Copy all lines of the listing that include the string "jamais".

--------------------

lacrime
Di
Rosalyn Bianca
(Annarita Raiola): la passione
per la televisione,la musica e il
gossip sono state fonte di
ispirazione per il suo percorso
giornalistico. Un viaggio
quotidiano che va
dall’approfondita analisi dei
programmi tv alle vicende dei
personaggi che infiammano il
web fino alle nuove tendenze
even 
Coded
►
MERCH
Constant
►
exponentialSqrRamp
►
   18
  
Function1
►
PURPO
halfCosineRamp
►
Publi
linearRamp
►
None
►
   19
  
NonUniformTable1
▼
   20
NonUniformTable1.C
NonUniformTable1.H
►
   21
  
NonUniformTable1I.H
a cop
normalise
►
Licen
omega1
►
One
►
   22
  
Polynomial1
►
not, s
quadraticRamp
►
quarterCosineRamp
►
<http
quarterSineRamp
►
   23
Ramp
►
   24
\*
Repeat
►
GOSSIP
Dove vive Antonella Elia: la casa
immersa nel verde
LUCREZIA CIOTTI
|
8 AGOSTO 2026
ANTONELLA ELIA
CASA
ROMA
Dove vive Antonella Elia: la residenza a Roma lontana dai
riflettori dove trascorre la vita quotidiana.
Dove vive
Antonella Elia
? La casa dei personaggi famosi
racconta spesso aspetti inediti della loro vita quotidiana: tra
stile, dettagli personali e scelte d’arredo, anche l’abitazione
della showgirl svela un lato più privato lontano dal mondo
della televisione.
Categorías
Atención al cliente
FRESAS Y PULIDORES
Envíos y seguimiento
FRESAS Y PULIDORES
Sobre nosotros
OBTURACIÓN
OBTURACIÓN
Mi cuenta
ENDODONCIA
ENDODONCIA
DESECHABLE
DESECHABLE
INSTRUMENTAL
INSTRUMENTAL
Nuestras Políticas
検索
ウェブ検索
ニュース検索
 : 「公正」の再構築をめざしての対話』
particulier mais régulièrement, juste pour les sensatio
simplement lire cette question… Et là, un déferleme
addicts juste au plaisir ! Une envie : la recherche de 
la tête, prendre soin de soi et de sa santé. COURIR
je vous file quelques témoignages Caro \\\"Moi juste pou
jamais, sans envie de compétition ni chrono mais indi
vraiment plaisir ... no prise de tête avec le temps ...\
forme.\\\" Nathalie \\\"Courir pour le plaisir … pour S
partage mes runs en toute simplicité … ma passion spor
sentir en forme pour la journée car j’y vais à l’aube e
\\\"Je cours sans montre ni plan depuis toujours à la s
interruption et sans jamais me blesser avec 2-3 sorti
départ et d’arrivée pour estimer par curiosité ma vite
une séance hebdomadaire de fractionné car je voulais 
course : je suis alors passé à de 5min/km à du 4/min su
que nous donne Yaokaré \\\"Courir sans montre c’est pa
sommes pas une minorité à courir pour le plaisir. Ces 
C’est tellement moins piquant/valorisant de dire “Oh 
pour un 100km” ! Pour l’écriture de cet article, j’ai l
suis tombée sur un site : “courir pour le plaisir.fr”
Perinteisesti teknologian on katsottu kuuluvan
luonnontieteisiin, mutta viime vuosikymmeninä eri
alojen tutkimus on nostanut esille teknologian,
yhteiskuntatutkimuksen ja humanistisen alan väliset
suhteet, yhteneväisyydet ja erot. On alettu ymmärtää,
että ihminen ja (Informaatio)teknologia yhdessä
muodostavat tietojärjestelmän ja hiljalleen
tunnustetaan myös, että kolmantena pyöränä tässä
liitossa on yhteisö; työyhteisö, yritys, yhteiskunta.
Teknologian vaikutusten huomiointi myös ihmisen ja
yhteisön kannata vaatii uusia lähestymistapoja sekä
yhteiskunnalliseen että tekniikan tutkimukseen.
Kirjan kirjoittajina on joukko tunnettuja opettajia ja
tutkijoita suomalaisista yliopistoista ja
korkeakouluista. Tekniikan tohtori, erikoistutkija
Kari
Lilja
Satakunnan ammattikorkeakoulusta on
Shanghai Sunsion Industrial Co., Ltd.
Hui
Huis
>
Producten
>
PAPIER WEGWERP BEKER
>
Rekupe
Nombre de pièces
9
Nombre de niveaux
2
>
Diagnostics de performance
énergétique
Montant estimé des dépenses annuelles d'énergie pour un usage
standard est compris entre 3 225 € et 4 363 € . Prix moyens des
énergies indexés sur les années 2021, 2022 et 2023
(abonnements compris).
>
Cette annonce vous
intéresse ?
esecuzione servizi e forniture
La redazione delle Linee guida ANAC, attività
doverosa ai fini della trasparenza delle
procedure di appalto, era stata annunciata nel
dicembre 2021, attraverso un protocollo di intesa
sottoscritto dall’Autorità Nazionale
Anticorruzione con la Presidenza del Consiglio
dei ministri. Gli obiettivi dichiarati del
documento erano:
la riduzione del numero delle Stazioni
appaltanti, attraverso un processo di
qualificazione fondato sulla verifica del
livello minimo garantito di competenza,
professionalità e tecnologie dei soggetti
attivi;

--------------------

- [EXERCISE RESPONSE]
jamais, sans envie de compétition ni chrono mais indi
interruption et sans jamais me blesser avec 2-3 sorti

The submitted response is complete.